J’ai commencé par le remiser dans un coin. Puis il est devenu une obsession. À l’intérieur, que des objets inutiles, même pas des trucs auquel il tient. J’aurais dû comprendre à ce moment-là que la cassure était déjà irrémédiable. Puis il y avait eu ce quiproquo avec Alex. Mon voisin s’était encore pris le bec avec son père. Le druide n’est habituellement pas démonstratif, mais là il avait craqué. Je l’avais serré contre moi dans une accolade amicale. Stiles était arrivé sur ses entrefaites et avait vu ce qu’il voulait voir, pour repartir. Sa réaction m’a blessé, que je n’ai même pas tenté de le rattraper et lui expliquer, démentir.

Un couple se rate à deux…

La futilité de sa réaction m’a fait écouter mon ego. Qu’il croit donc que je le trompe avec Alex. Il sait pourtant bien que le cœur du druide ne bat que pour une personne. Enfin personne c’est vite dit ! Un ours.
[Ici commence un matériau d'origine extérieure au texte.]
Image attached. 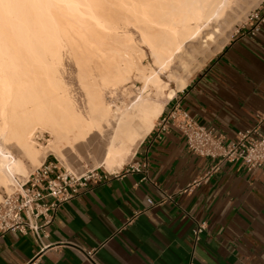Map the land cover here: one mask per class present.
<instances>
[{"label": "crops", "instance_id": "crops-1", "mask_svg": "<svg viewBox=\"0 0 264 264\" xmlns=\"http://www.w3.org/2000/svg\"><path fill=\"white\" fill-rule=\"evenodd\" d=\"M252 28L237 27L163 111L179 104L227 142L254 127L264 111V25ZM157 120L121 171L98 170L101 181L53 213L44 250L31 233L0 237V264H264V166L214 170L215 160L193 153L176 127L158 131ZM92 249L95 263L84 252Z\"/></svg>", "mask_w": 264, "mask_h": 264}, {"label": "bare ground", "instance_id": "bare-ground-1", "mask_svg": "<svg viewBox=\"0 0 264 264\" xmlns=\"http://www.w3.org/2000/svg\"><path fill=\"white\" fill-rule=\"evenodd\" d=\"M241 1L0 0V189L9 193L13 176L48 154L71 169L69 156L93 145L96 165L121 171L193 76L165 93L161 75L177 77L174 60L186 67L203 38L230 26ZM143 44L155 67L142 62ZM64 49L77 61L83 98L62 78ZM39 133L50 136L47 145Z\"/></svg>", "mask_w": 264, "mask_h": 264}, {"label": "built area", "instance_id": "built-area-1", "mask_svg": "<svg viewBox=\"0 0 264 264\" xmlns=\"http://www.w3.org/2000/svg\"><path fill=\"white\" fill-rule=\"evenodd\" d=\"M260 4H264V0ZM246 22L253 23V28L248 33L255 35L264 25V14L256 7L248 14L244 23ZM242 27L245 28V25ZM256 118L258 122L254 127L239 131L231 142L200 124L179 104L163 111L156 127L160 132L168 131L171 126L179 129L193 153L216 161L214 170L224 162H239L248 171H253L264 166V111L258 112ZM50 156L51 154L28 175L13 176L12 190L5 192L0 199V237L8 232L31 233L40 243V251L48 246L42 239L47 237L44 229L53 222V213L78 196L90 182H98L104 178L95 170L76 173L66 168L57 158L49 159ZM105 172L110 174L106 170ZM149 202L153 203L151 200ZM205 228V223H199L195 227L196 243ZM41 231H44L43 236ZM84 252L86 259L95 263V249Z\"/></svg>", "mask_w": 264, "mask_h": 264}, {"label": "rangeland", "instance_id": "rangeland-1", "mask_svg": "<svg viewBox=\"0 0 264 264\" xmlns=\"http://www.w3.org/2000/svg\"><path fill=\"white\" fill-rule=\"evenodd\" d=\"M262 0H243L244 4L242 6L239 5V7L237 8V6L235 7V10L233 12V14H230V20L232 18V22L230 23V26H226L223 30L220 31L219 34H216V37L214 39H212L210 41L206 40L207 38H203L202 40V49L197 53L196 57L186 66V67H181L179 66V62L177 60H174L173 65L171 66V68L174 70L177 69V77L175 76L170 77L168 73L169 72H165L161 75V78L163 80V82L167 83L168 87L167 89H165V93H169L170 88L174 89L177 88L178 86V81L182 78V77H187L188 74H190V72L192 71V78L189 80V83L195 78L197 77L200 72L202 71V69L206 66V64L208 63V61L215 55V53L218 51V47L220 45V43H225L229 38L231 33L238 27L240 26L242 23H244L247 20L248 14L254 10L256 7H258L260 5V2ZM232 15V16H231ZM141 47L143 48L145 55L143 57L142 62L147 65L148 63L150 65H152L153 67H155L153 64L154 63V59L152 58V54L150 52V49L146 46V45H141ZM147 55V56H146ZM148 60V61H147ZM202 61V62H201ZM62 78L64 79V82L67 84V86L69 85L72 92L74 93V95H77V97L79 96H83V92H82V88L80 87V81L78 79V73H79V69H78V65H77V61L75 59V57L70 53V51H68V49H64L63 51V60H62ZM147 63V64H146ZM148 64V65H149ZM179 66V67H178ZM177 67V68H176ZM171 69V70H172ZM194 69V70H193ZM176 72V71H175ZM180 78V79H179ZM133 83H135L137 87L142 86L143 83L139 80H135L134 76H133ZM165 83V84H166ZM188 83V84H189ZM68 86V87H69ZM178 93V92H177ZM83 98V97H80ZM79 98V99H80ZM50 140V136L48 134H40L37 138L38 144L42 147L48 144ZM90 150H83V153H76V154H72L71 158L69 156V163L71 164V169L75 172H79L82 173L84 171H89V170H95L98 171V169H106L104 166H99L96 165V160L100 159V155L97 152V148L93 145L92 147H90ZM16 151V150H14ZM17 155L21 154L17 153V151L15 152ZM80 154V155H78ZM134 154V153H133ZM132 154V155H133ZM49 155V154H48ZM99 155V156H98ZM130 155L127 160L126 163L129 162V159L131 158ZM77 156V157H75ZM52 158H57L56 156H54L53 154H51L50 156ZM75 157V158H74ZM74 158V160H73ZM77 158V159H76ZM98 158V159H97ZM58 159V158H57ZM72 159V160H71ZM66 168H68L63 161H61L60 159H58ZM26 163L28 164V166H30V169L34 168L33 166L31 167V161L26 160ZM6 191L5 188H1L0 189V193L2 197V195L4 194V192Z\"/></svg>", "mask_w": 264, "mask_h": 264}]
</instances>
Stiles était revenu quelques jours plus tard, le regard furibard. Manque de chance ou à l’inverse, heureuse coïncidence, Alex était là, gêné d’être la cause de notre brouille. Le druide a dit ce que j’ai tût. La méprise, le quiproquo. Stiles a admis qu’il se doutait bien que je ne l’avais pas trompé, mais il était revenu pour autre chose et cela concernait Alex et son père Gabriel Cormier.
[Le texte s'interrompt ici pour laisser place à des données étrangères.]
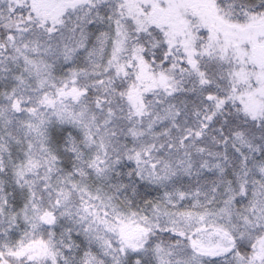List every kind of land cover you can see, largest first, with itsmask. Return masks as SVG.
Wrapping results in <instances>:
<instances>
[{
  "label": "snow or ice",
  "instance_id": "6c2138e0",
  "mask_svg": "<svg viewBox=\"0 0 264 264\" xmlns=\"http://www.w3.org/2000/svg\"><path fill=\"white\" fill-rule=\"evenodd\" d=\"M0 264H264V0H0Z\"/></svg>",
  "mask_w": 264,
  "mask_h": 264
}]
</instances>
Quand Stiles avait six ans, il était venu se balader en forêt avec sa mère, Claudia. Apparemment ce n’était pas le bon jour. Une super lune enflaient dans le ciel et l’alignement de quelques planètes accentuait l’activité du Nemeton, mettant à mal la protection autour du monstre prisonnier de son bois. Cormier père avait bien élevé des barrières pour contenir le mauvais renard. Erreur de jugement ou travail bâclé, Stiles et sa mère étaient entré en contact avec le Nogistune le temps d’un cauchemar. Cette fois-là l’horrible créature n’avait pu se défaire de sa gangue de sorbier. Seulement Claudia n’en était pas sorti indemne. La maladie insidieuse s’était éveillée peu après.
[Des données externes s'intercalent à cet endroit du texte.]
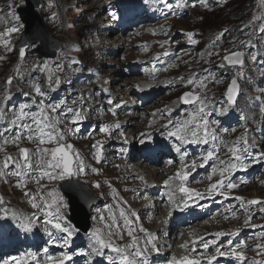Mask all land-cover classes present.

La discussion fut âpres entre Stiles et mon ami druide, qui pour une fois prenait la défense de ce père avec qui il s’entend mal. Stiles avait finalement admit que connaître la vérité sur ce qu’il s’était passé ne ferait que rouvrir d’ancienne blessure et ne lui rendrait pas sa mère. Je pensais l’incident clos. Et un retour à la vie normale qui devait être la nôtre enfin à portée de nos mains, mais…

Il m’a quitté.

« Maintenant je vais rester aveugle à une autre vérité, parce que je t'aime. Ne me suis pas...ne me rattrape pas... »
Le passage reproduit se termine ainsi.